WHAT TO PRODUCE:
Every line of the entries with the word "type" in it should be shown.

"""

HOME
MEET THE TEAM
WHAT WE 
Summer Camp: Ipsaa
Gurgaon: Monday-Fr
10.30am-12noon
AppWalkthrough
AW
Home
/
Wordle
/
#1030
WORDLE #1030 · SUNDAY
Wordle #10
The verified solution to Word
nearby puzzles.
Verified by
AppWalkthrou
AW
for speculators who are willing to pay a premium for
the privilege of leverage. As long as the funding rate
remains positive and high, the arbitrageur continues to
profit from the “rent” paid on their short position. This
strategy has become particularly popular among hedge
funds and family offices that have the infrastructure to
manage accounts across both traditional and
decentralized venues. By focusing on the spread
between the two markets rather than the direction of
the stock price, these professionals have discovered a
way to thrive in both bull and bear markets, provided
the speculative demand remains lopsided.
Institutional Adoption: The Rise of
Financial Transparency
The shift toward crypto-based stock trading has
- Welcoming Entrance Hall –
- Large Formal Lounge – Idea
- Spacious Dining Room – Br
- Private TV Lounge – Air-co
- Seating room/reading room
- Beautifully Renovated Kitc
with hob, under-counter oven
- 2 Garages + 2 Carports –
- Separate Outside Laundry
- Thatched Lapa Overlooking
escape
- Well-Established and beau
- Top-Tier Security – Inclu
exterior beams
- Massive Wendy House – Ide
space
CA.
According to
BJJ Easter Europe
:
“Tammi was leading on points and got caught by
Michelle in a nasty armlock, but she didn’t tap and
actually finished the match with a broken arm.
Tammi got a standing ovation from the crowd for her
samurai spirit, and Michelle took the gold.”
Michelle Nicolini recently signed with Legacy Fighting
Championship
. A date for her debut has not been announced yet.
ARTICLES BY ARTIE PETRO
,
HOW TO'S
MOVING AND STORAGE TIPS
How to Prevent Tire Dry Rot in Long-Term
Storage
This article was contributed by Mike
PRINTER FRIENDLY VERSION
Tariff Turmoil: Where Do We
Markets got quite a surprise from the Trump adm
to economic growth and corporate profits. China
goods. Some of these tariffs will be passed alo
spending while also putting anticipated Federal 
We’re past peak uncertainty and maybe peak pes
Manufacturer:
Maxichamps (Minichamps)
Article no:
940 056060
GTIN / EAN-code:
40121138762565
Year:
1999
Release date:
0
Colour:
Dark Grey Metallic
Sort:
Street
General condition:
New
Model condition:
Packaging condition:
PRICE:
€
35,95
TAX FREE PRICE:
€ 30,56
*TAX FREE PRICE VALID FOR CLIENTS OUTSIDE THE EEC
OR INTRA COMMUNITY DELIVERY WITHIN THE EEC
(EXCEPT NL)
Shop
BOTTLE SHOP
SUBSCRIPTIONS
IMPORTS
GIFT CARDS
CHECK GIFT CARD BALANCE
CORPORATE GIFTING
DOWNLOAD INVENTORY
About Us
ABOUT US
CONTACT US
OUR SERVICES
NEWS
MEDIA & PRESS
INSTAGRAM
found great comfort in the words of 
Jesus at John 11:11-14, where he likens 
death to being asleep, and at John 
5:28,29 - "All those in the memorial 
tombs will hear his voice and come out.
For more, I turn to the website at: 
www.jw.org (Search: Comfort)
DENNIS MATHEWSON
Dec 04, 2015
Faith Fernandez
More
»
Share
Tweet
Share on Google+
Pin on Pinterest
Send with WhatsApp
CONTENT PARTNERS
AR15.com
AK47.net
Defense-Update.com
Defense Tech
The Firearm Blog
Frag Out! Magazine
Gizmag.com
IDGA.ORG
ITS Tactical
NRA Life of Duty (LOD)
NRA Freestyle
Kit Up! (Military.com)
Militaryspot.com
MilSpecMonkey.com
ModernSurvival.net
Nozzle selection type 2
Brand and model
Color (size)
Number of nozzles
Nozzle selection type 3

"""

ANSWER SPACE:
Nozzle selection type 2
Nozzle selection type 3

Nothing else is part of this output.